Problem details: From the items below, pull out and copy every line that contains the string "firstfret".

Dataset excerpt:

####

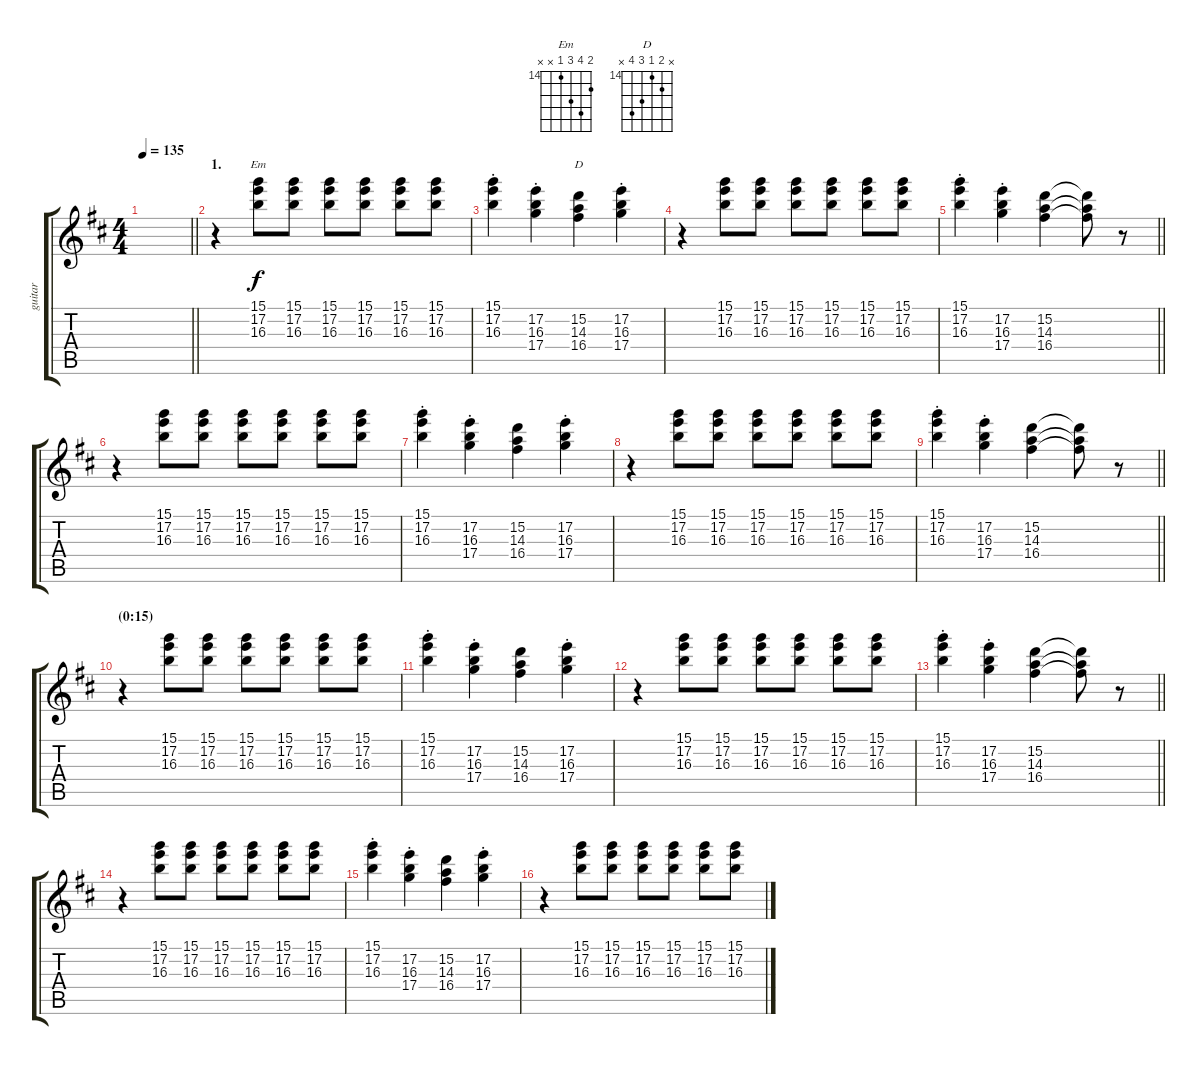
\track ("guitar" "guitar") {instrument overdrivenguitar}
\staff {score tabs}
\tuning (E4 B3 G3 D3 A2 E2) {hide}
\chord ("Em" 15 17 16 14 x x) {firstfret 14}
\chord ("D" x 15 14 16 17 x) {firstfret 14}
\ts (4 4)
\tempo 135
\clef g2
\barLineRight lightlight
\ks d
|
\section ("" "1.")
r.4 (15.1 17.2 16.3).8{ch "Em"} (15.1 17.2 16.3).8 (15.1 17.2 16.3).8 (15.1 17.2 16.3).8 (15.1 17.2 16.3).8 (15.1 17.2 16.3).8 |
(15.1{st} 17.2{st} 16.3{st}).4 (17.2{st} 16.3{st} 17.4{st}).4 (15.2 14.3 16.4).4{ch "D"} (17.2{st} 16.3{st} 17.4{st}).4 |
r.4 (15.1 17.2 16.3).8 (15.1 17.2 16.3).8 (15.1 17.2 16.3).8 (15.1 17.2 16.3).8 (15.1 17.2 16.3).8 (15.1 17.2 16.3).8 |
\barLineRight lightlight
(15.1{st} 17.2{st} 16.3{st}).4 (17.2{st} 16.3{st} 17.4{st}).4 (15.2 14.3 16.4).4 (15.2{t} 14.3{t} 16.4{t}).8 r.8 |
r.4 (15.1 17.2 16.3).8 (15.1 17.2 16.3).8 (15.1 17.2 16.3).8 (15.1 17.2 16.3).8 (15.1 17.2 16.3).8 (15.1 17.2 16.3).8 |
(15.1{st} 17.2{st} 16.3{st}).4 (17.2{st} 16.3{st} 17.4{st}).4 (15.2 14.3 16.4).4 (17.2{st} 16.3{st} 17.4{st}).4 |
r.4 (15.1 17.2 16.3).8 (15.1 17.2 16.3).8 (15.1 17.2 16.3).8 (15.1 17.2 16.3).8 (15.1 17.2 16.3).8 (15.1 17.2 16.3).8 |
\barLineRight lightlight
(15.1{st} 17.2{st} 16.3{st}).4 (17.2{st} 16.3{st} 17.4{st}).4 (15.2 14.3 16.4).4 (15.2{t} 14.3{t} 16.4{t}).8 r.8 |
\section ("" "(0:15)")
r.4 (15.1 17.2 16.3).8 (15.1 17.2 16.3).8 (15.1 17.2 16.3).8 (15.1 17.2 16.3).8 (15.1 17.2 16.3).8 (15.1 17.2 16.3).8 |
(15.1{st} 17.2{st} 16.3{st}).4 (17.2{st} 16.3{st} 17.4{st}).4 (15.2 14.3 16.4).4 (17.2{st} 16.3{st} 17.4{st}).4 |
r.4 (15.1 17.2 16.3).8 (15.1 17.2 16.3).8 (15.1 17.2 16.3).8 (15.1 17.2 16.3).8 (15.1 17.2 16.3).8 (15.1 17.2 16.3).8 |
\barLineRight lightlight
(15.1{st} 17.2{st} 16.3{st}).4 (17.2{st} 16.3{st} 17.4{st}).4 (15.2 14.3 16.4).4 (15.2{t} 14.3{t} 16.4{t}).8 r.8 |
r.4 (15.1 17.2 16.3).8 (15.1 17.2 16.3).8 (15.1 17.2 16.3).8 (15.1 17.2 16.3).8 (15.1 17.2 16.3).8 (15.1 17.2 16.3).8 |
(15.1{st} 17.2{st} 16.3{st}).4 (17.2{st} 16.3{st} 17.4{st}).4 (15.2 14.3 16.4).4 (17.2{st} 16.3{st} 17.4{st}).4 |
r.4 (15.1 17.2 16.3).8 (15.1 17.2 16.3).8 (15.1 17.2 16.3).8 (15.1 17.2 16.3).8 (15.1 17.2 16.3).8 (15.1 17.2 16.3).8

####

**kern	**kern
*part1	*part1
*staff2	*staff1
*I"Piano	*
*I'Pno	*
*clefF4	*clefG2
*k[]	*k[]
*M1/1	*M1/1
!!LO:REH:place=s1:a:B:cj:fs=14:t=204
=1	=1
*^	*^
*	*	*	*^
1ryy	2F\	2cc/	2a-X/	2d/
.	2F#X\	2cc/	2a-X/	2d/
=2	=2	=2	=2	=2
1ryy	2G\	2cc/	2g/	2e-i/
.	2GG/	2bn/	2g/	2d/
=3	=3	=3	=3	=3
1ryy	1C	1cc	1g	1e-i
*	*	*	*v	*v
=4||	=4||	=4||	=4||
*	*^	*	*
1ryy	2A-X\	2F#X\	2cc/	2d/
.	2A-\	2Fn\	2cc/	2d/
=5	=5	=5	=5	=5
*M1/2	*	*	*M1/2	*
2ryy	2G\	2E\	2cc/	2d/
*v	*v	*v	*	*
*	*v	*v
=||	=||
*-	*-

####

Response to this exercise:
\chord ("Em" 15 17 16 14 x x) {firstfret 14}
\chord ("D" x 15 14 16 17 x) {firstfret 14}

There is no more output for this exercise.